5 July - 5 August, 2012
Audio Foundation
Hours: Mon-Sat 12pm - 4pm
Today we can only really know ourselves online. The same is true for the people in our lives;
you can learn so much about someone by reading their twitter.
Online we seem to confront our essence, the place from which our identity comes,
the feedback loop in which we recognise that we've created ourselves.
While a lot of energy has been expended recently in the art and critical theory
worlds explaining the significance of personal branding and self-fashioning in
contemporary social-media informed self-understandings, questions about the body
in the virtual era have lately fallen by the wayside.
Fraser Austin's work is concerned with these kinds of questions, using the trope
of Photobooth as a literalisation of the way people behave online, and
reorienting it towards an account of narcissism and the virtual body. In these
works, Photobooth and Skype occupy the position of the inaugurating moment of an
online identity and the primal scene of the digital economy.
The question here is of how we relate to the body when so much of our social,
intellectual and psychic lives are embedded in online practices, and Austin
answers it with his avatar. As a substitute to the real person behind the
computer, the avatar has always functioned as a mode of self-representation ,
instilling an immediate gap between it and 'the real thing'. It is this
relationship between a real, physical human body, and its virtual corollary--
the avatar-- that Austin's work is concerned with.
In a move characteristic of the digital economy, Austin seeks to invert this
relationship, drawing attention to the ways in which our bodies are inseparable
from our avatars. While the avatar's greatest strength is its mutability and the
possibility of perpetual reinvention, Austin reverses this by rendering his as a
hyper-realised version of himself, and in doing so, muddies the waters between
the virtual and the real. Austin's avatar is both realer than real, and somehow
more virtual than virtual. By rendering his work using clunky and outdated 3D
software, the effect is to evoke a hyperreal digital sublime.
In this regard, Austin's work may be situated alongside the concerns of a number
of contemporary internet artists and musicians whose work has lately and
somewhat vogueishly been dubbed 'post-internet', a term floating around in the
digital ether in recent times to describe the products of a cultural moment that
revel in inverting the ontological relationship between the virtual and the
real.
A clear parallel can be drawn here with James Ferraro's work. His recent album
'Far Side Virtual' shares Austin's interest in the tones and timbres of an
idealised, almost utopian virtuality. Both Ferraro and Austin draw on imagery
that documents the nascence of the integration of digital/virtual culture into
everyday life, evoking refined interfaces, a lifestyle-enhancing sense of
functionality and a slick, corporate attitude. Austin's focus on the body as
both an object of scrutiny and as something to be exposed, projected outward
into cyberspace, acts as something like a repository onto which the ideologies
of narcissism and virtual-capitalism are enacted.

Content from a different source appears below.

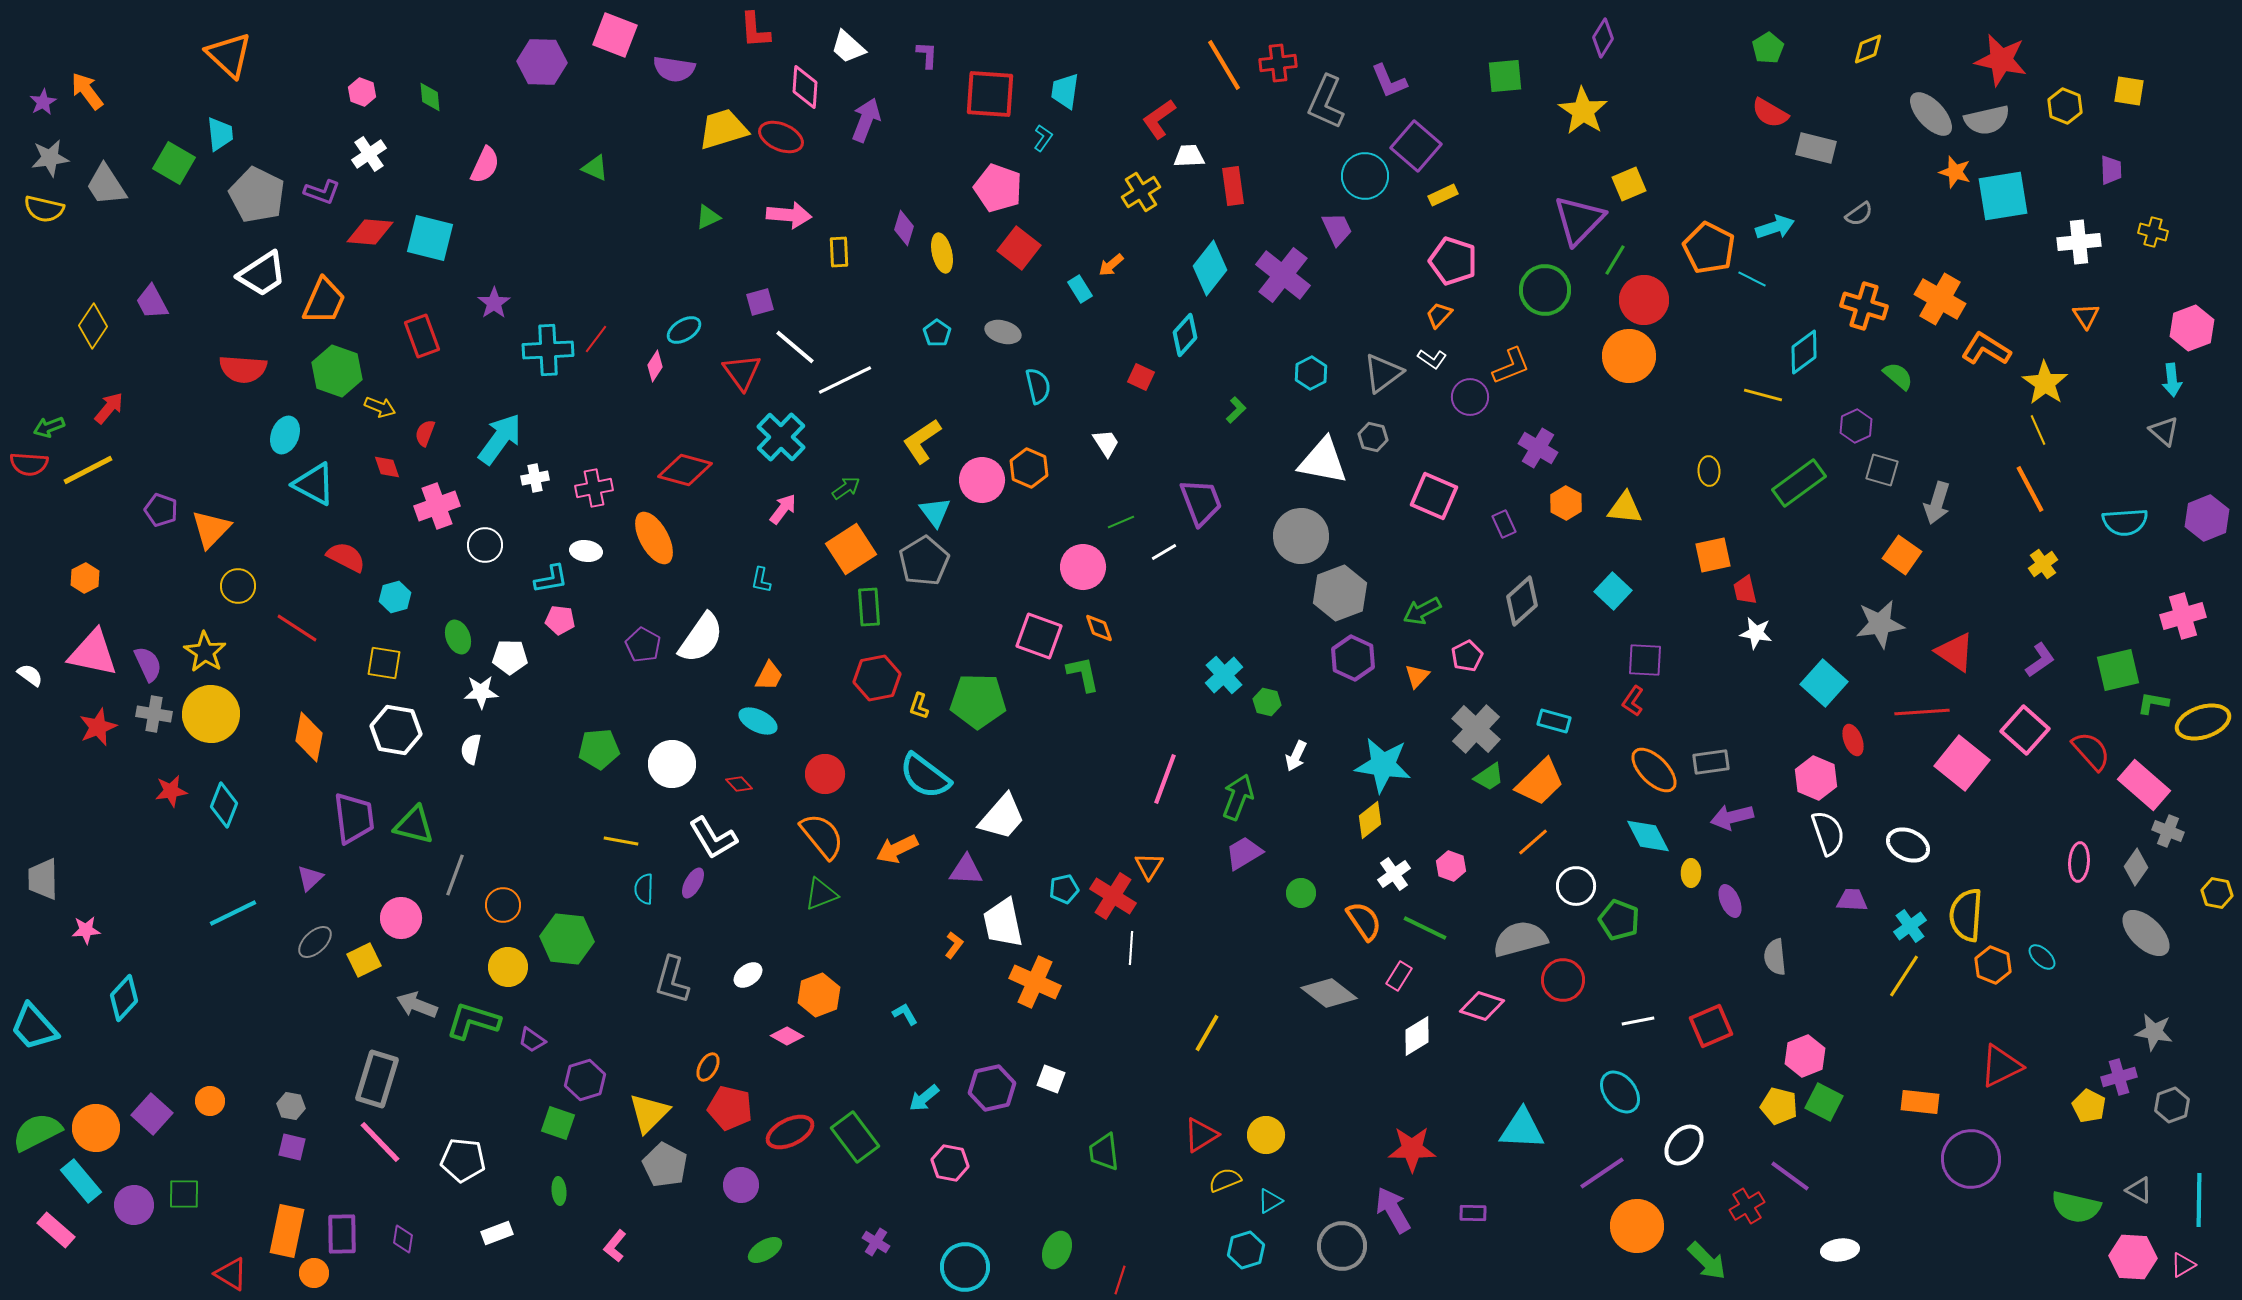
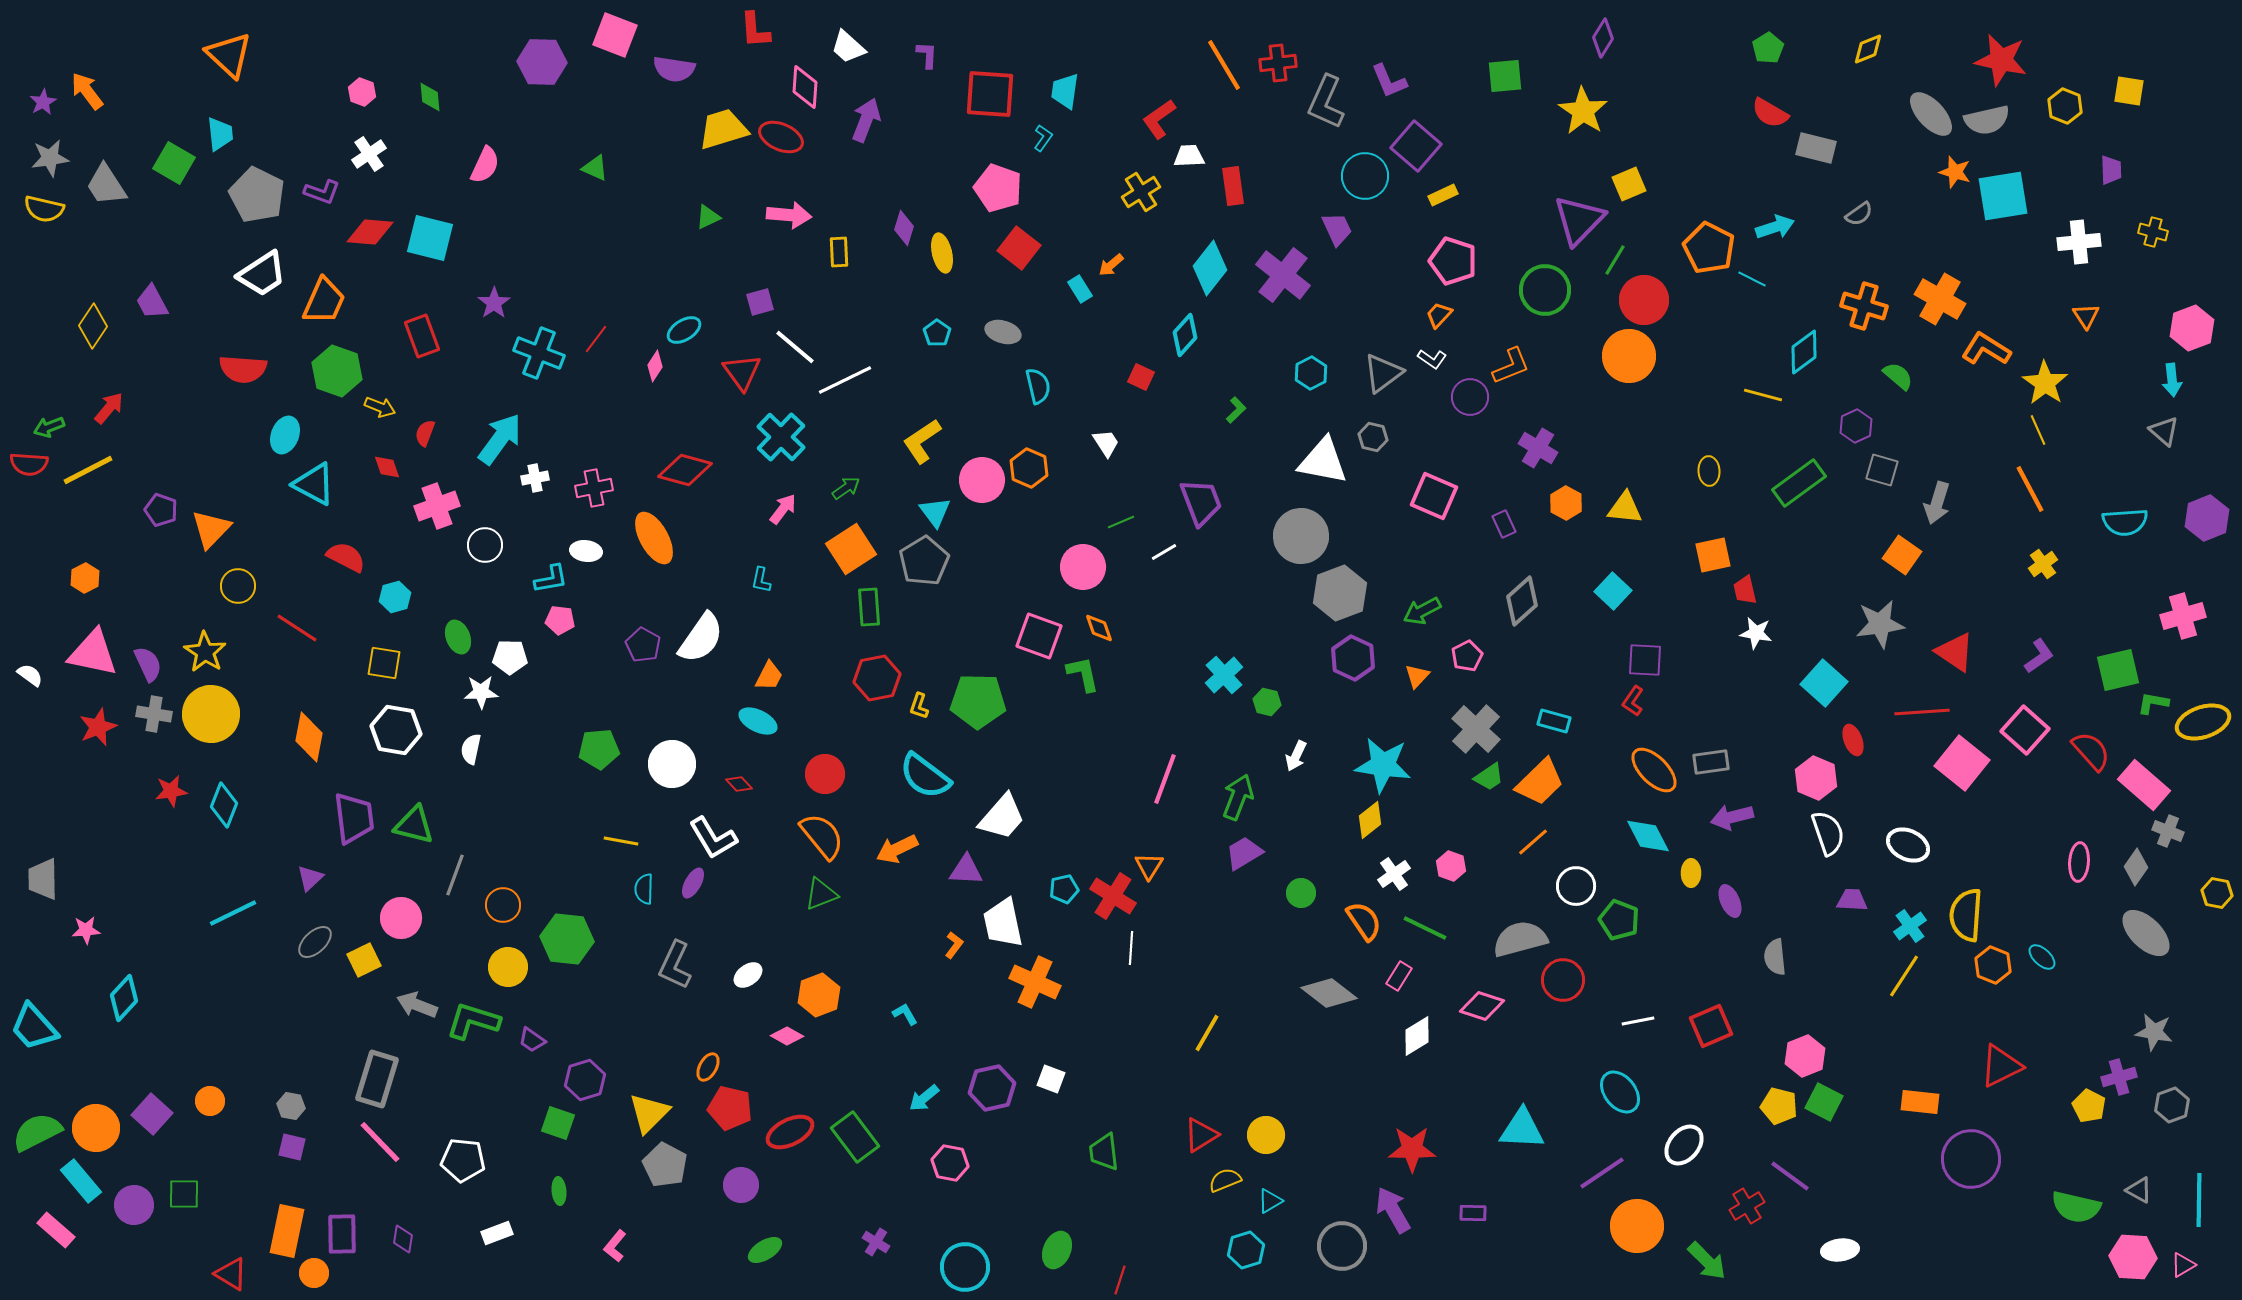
cyan cross at (548, 350): moved 9 px left, 3 px down; rotated 24 degrees clockwise
purple L-shape at (2040, 660): moved 1 px left, 4 px up
gray L-shape at (672, 980): moved 3 px right, 15 px up; rotated 9 degrees clockwise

The current interest in virtual sublimity-- an appropriation and fetishisation
of the attitudes and iconography of the nascent computer/network-culture of the
1990s-- suggests the need for a reactivation of network culture's founding
ideological framework now that the digital is so thoroughly interwoven with our
daily lives. Austin's work looks back to this formative moment, while using the
language of the present (Photobooth, Skype), to investigate these new taxonomies
of curatorial and delivery mechanisms within digital and visual cultures at
large. It hints at ways in which the contemporary moment can be articulated in
the language of repressed impulses of the past, by reframing questions of originality
and value in terms of velocity, intensity and spread.1
1. The significance of velocity, intensity and spread to the digital era are explored in Hito Steyerl, “In Defence of the Poor Image,” e-flux #10, Nov. 2009.